As mentioned before the Revocable Living Trust is only a part of your estate plan.  There are several other documents that may contribute to the make-up of your comprehensive estate plan, such as a Pour Over Will, Durable Power of Attorney (for finances), a Healthcare Power of Attorney, a HIPAA Authorization, and a Living Will.  Below are some brief definitions of these documents:

  • Durable Power of Attorney (for finances):  This document is used to nominate someone to handle financial and property management decisions during your incapacity.  You choose an agent to “fill your shoes” and generally grant them the power to manage your assets and day-to-day decision making in the event that you are unable to do so for yourself.  This document is also used to nominate temporary guardians for your minor children in the event that both you and your spouse are incapacitated at the same time.  Without this document, your loved ones would have to go to court and begin a Guardianship proceeding in order to have someone appointed to make financial decisions for you.

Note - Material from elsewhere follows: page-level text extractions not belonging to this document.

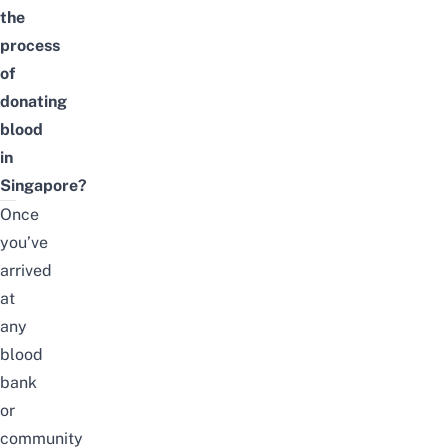
the
process
of
donating
blood
in
Singapore?
Once
you’ve
arrived
at
any
blood
bank
or
community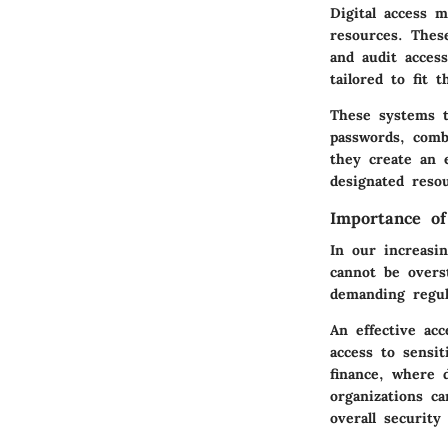
Digital access 
resources. Thes
and audit acces
tailored to fit 
These systems t
passwords, comb
they create an 
designated reso
Importance of
In our increasi
cannot be overs
demanding regul
An effective ac
access to sensit
finance, where d
organizations c
overall security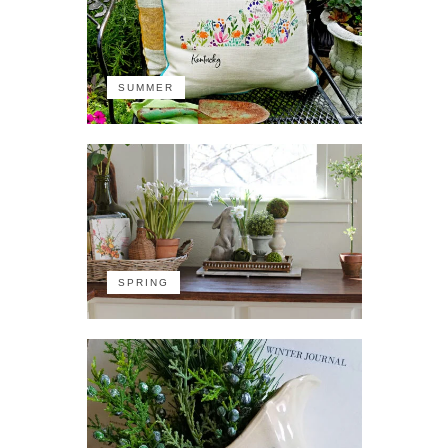
SUMMER
SPRING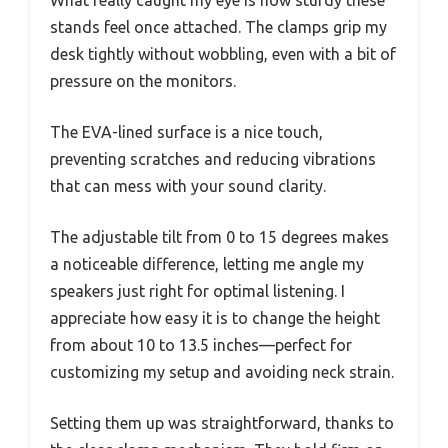
stands feel once attached. The clamps grip my
desk tightly without wobbling, even with a bit of
pressure on the monitors.
The EVA-lined surface is a nice touch,
preventing scratches and reducing vibrations
that can mess with your sound clarity.
The adjustable tilt from 0 to 15 degrees makes
a noticeable difference, letting me angle my
speakers just right for optimal listening. I
appreciate how easy it is to change the height
from about 10 to 13.5 inches—perfect for
customizing my setup and avoiding neck strain.
Setting them up was straightforward, thanks to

  • Healthcare Power of Attorney:  Your Healthcare Power of Attorney (HCPOA) is used to nominate someone to make healthcare decisions on your behalf in the event that you are unable to make decisions for yourself.  In this document, you have the opportunity to spell out some of your specific health care wishes, as well as authorize your healthcare agent to make or not make certain types of decisions on your behalf.  Often the focus of the document is on what powers your grant and what your feelings are regarding end of life decision making.  Without this document, no one (not even your spouse) is authorized to make such decisions for you, and your loved ones would have to go through the court driven Guardianship proceeding to have a Guardian appointed to make healthcare decisions for you.
  • HIPAA Authorization:  The HIPAA Authorization is your opportunity to authorize certain family members and close friends to have access to your medical records during a potential incapacity, so that doctors are able to communicate with your loved ones regarding your treatment and condition.  Without this document, only you have access to your medical records, which means that friends and family members (including your spouse) can be shut out from information if you are incapacitated.
  • Living Will:  If you choose to execute a Living Will, you are making a statement directly to any physicians treating you that if you are in a persistent vegetative state or have a terminal condition where death is imminent, that you do not want your life artificially prolonged through the use of feeding tubes and breathing machines.  This is a direct statement to healthcare providers regarding your intentions in end of life situations.